Llega a Sudáfrica. Después de viajar durante toda la noche la selección aterriza en Johannesburgo. entrenamiento. Ayer última sesión en Madrid
EFE

Todo el mundo se ha deshecho en elogios hacia el equipo de Vicente del Bosque, al que gusta esta consideración pero no pierde la cabeza con ello.

Los futbolistas asumen también dicha condición. Les agrada notablemente.
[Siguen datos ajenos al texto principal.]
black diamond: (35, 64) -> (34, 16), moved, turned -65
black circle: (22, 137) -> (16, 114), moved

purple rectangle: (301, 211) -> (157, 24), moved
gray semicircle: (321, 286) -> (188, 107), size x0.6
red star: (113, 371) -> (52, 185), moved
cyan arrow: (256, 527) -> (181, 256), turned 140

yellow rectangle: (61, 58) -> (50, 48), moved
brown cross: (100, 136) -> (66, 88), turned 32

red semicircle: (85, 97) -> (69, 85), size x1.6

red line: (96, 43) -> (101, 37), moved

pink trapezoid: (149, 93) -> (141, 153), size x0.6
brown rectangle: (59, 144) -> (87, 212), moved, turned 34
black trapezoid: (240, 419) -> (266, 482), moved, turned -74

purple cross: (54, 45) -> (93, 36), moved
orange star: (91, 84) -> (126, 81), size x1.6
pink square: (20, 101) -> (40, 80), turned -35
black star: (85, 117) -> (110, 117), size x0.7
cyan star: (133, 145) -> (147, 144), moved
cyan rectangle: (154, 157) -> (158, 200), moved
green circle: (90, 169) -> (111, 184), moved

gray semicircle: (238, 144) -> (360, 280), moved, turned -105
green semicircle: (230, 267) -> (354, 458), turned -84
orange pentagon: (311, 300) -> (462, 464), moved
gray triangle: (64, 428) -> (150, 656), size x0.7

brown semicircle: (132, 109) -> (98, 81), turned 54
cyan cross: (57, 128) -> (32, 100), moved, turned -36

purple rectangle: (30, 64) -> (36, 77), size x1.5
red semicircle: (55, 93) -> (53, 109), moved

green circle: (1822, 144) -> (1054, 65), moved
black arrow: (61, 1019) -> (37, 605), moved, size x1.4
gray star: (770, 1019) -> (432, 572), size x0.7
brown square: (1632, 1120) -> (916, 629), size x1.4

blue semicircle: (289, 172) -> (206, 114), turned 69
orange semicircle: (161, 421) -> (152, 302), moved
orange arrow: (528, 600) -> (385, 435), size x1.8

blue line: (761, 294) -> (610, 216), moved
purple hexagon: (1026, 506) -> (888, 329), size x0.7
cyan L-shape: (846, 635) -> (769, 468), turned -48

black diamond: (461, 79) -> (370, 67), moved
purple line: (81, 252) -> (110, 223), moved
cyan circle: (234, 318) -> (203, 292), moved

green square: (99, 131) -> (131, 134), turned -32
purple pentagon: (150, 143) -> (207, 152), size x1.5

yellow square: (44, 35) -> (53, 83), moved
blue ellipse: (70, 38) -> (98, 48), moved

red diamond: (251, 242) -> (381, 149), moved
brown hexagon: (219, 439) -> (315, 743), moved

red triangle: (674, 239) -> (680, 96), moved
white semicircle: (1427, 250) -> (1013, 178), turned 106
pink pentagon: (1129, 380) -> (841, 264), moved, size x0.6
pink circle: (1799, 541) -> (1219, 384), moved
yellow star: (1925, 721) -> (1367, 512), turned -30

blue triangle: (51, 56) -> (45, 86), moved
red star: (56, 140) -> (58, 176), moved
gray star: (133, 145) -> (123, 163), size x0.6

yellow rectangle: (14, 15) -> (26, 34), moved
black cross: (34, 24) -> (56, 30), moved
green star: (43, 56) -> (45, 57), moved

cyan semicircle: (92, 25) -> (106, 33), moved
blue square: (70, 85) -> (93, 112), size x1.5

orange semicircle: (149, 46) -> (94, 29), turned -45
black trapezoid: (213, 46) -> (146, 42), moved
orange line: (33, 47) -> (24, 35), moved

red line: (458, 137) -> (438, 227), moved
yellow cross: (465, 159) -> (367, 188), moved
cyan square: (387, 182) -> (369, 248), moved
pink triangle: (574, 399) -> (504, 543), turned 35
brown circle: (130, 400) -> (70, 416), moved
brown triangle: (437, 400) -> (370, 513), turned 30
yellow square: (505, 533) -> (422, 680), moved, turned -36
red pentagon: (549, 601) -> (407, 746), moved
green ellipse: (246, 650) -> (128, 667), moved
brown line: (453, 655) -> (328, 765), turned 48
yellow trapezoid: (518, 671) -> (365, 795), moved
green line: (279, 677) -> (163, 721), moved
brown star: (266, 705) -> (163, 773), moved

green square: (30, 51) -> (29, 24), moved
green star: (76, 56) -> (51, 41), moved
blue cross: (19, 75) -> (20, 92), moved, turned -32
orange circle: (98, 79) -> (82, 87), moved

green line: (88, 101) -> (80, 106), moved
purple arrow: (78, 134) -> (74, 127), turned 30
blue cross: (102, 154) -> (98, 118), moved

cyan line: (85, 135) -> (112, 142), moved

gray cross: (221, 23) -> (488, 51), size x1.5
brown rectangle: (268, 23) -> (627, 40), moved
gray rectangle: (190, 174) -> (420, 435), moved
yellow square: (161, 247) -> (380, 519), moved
Pero, como reconoció ayer el cerebro Xavi Hernández, el mejor centrocampista del mundo, él y sus compañeros se ven más como candidatos que como favoritos. Creerse superiores no entra en el diccionario de la Roja. Saben que sería un pecado imperdonable, que un Mundial encierra multitud de trampas y que la línea entre el éxito y el adiós es muy estrecha. Primero encaran el grupo, los partidos ante Suiza, Honduras y Chile, y luego, si se cumplen las previsiones, llegará el momento de pensar en el temible cruce de octavos de final, en el que se presume que el rival será de enjundia, ya sea Brasil, Portugal o Costa de Marfil. Esta es la primera vez que se presenta con la consideración general y auténtica de que acude dentro de la terna de grandes favoritos, por su condición de campeona de Europa, por la impresionante racha de buenos resultados y por el magnífico fútbol combinativo que despliega.

El Airbus A-340/600, el más moderno y de mayor tamaño de la flota de Iberia, en el que se traslada el equipo español, va, por lo tanto, cargado de ilusiones, de esperanzas y de sueños, pero también de prudencia. La selección española llega a Johannesburgo y a la concentración en la ciudad universitaria de la localidad de Potchefstroom con un anhelo y una ilusión, como figura en el lema de su autobús oficial, volver con la Copa del Mundo.

El equipo entrenó ayer justo antes de partir hacia Sudáfrica con la única ausencia de Andrés Iniesta, que guardará reposo para intentar llegar al esperado debut del día 16 frente a Suiza.